In Aim 1, we will determine effects of VU0453595 alone and in combination with the AChEI donepezil on cortical acetylcholine and glutamate neurotransmission using in vivo microdialysis techniques in young and aged male and female mice. Next, we will examine effects of VU0453595 alone and in combination with donepezil to ameliorate age-related impairments in cognition and sleep architecture in aged male and female mice (Aim 2). Finally, in Aim 3 we will investigate whether selective activation of M1 by VU0453595 ameliorates age-related impairments in cognition and sleep architecture in male and female aged NHPs. Together, these translational studies across species will extend our understanding of age-related cognitive dysfunction, a critical risk factor for later onset dementia and AD, and the potential role of M1 modulation for restoration of age-related impairments in cognition and sleep architecture.

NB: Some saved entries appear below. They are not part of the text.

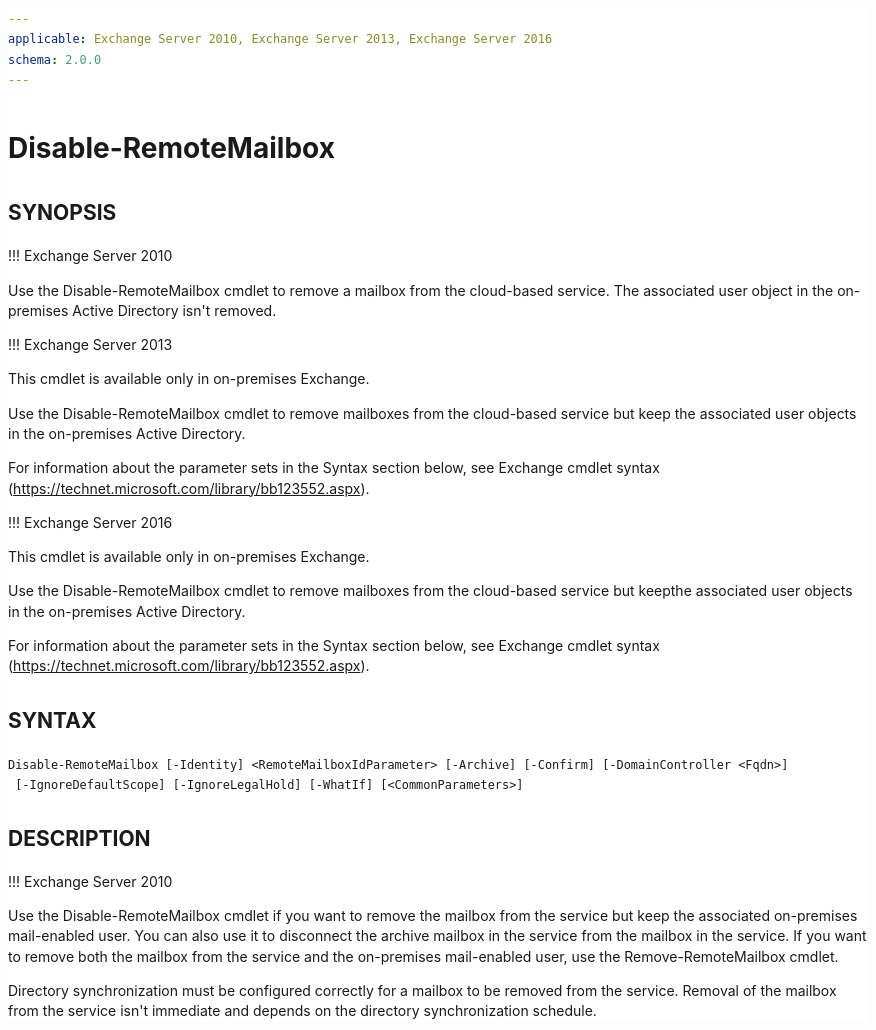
 ```yaml
---
applicable: Exchange Server 2010, Exchange Server 2013, Exchange Server 2016
schema: 2.0.0
---
```


# Disable-RemoteMailbox

## SYNOPSIS
!!! Exchange Server 2010

Use the Disable-RemoteMailbox cmdlet to remove a mailbox from the cloud-based service. The associated user object in the on-premises Active Directory isn't removed.

!!! Exchange Server 2013

This cmdlet is available only in on-premises Exchange.

Use the Disable-RemoteMailbox cmdlet to remove mailboxes from the cloud-based service but keep the associated user objects in the on-premises Active Directory.

For information about the parameter sets in the Syntax section below, see Exchange cmdlet syntax (https://technet.microsoft.com/library/bb123552.aspx).

!!! Exchange Server 2016

This cmdlet is available only in on-premises Exchange.

Use the Disable-RemoteMailbox cmdlet to remove mailboxes from the cloud-based service but keepthe associated user objects in the on-premises Active Directory.

For information about the parameter sets in the Syntax section below, see Exchange cmdlet syntax (https://technet.microsoft.com/library/bb123552.aspx).

## SYNTAX

```
Disable-RemoteMailbox [-Identity] <RemoteMailboxIdParameter> [-Archive] [-Confirm] [-DomainController <Fqdn>]
 [-IgnoreDefaultScope] [-IgnoreLegalHold] [-WhatIf] [<CommonParameters>]
```

## DESCRIPTION
!!! Exchange Server 2010

Use the Disable-RemoteMailbox cmdlet if you want to remove the mailbox from the service but keep the associated on-premises mail-enabled user. You can also use it to disconnect the archive mailbox in the service from the mailbox in the service. If you want to remove both the mailbox from the service and the on-premises mail-enabled user, use the Remove-RemoteMailbox cmdlet.

Directory synchronization must be configured correctly for a mailbox to be removed from the service. Removal of the mailbox from the service isn't immediate and depends on the directory synchronization schedule.
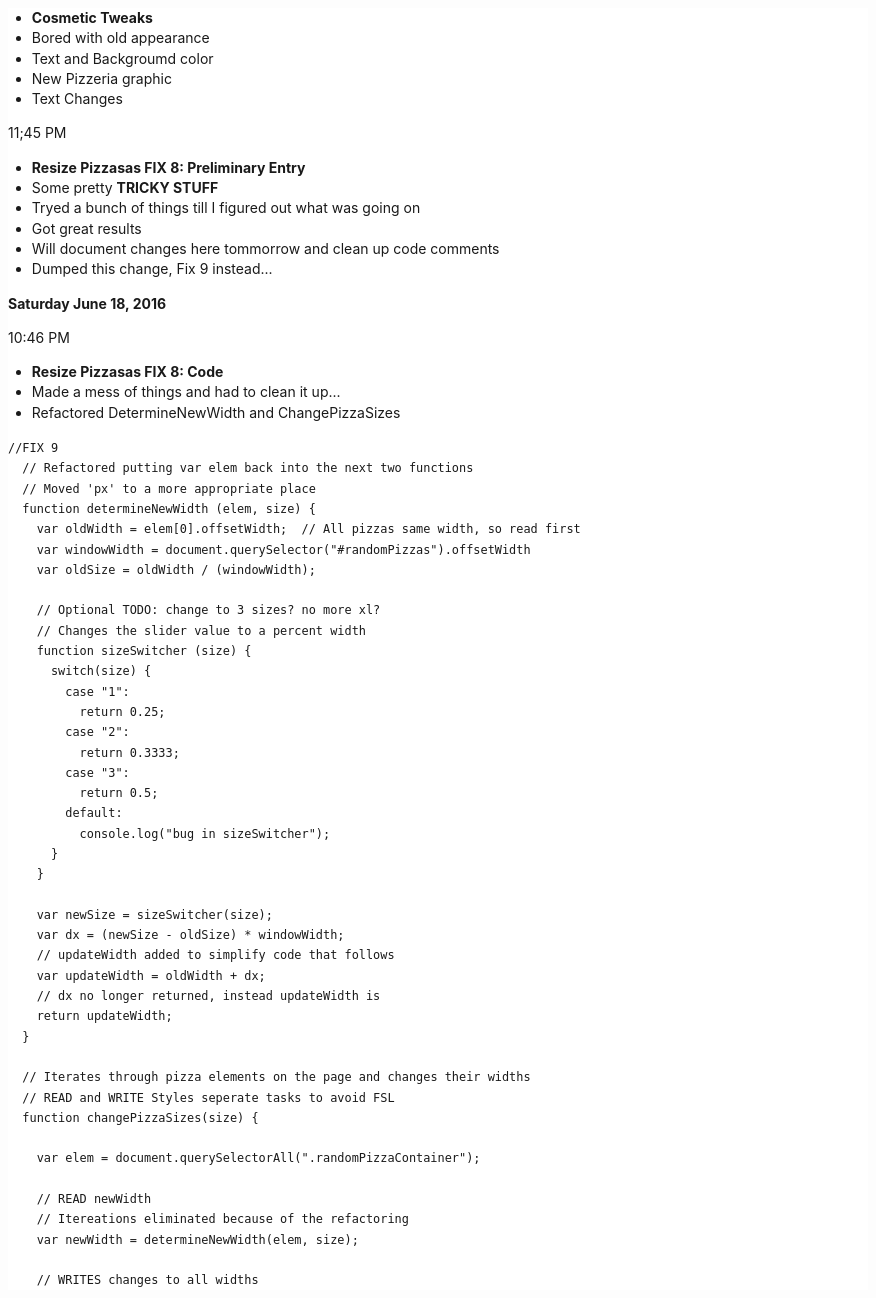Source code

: - **Cosmetic Tweaks**
- Bored with old appearance
- Text and Backgroumd color
- New Pizzeria graphic
- Text Changes

11;45 PM

- **Resize Pizzasas FIX 8: Preliminary Entry**
- Some pretty **TRICKY STUFF**
- Tryed a bunch of things till I figured out what was going on
- Got great results
- Will document changes here tommorrow and clean up code comments
- Dumped this change, Fix 9 instead...

**Saturday June 18, 2016**

10:46 PM

- **Resize Pizzasas FIX 8: Code**
- Made a mess of things and had to clean it up...
- Refactored DetermineNewWidth and ChangePizzaSizes

```
//FIX 9
  // Refactored putting var elem back into the next two functions
  // Moved 'px' to a more appropriate place
  function determineNewWidth (elem, size) {
    var oldWidth = elem[0].offsetWidth;  // All pizzas same width, so read first
    var windowWidth = document.querySelector("#randomPizzas").offsetWidth
    var oldSize = oldWidth / (windowWidth);

    // Optional TODO: change to 3 sizes? no more xl?
    // Changes the slider value to a percent width
    function sizeSwitcher (size) {
      switch(size) {
        case "1":
          return 0.25;
        case "2":
          return 0.3333;
        case "3":
          return 0.5;
        default:
          console.log("bug in sizeSwitcher");
      }
    }

    var newSize = sizeSwitcher(size);
    var dx = (newSize - oldSize) * windowWidth;
    // updateWidth added to simplify code that follows
    var updateWidth = oldWidth + dx;
    // dx no longer returned, instead updateWidth is
    return updateWidth;
  }

  // Iterates through pizza elements on the page and changes their widths
  // READ and WRITE Styles seperate tasks to avoid FSL
  function changePizzaSizes(size) {

    var elem = document.querySelectorAll(".randomPizzaContainer");

    // READ newWidth
    // Itereations eliminated because of the refactoring
    var newWidth = determineNewWidth(elem, size);

    // WRITES changes to all widths
```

Positive allosteric modulators (PAMs) of the M1 muscarinic acetylcholine receptor (mAChR) represent a novel approach for the treatment of age-related impairments in cognition and sleep architecture. The focus of the current studies will be to rigorously test the hypothesis that selective potentiation of M1 by VU0453595 can normalize age-related impairments in cognition, arousal and sleep dysfunction associated with normal aging across preclinical species through enhancement of cortical ACh and/or glutamatergic signaling . We propose to characterize the behavioral, neuropharmacological and physiological effects of VU0453595 in young and aged male and female mice and to extend these studies to aged male and female nonhuman primates (NHPs).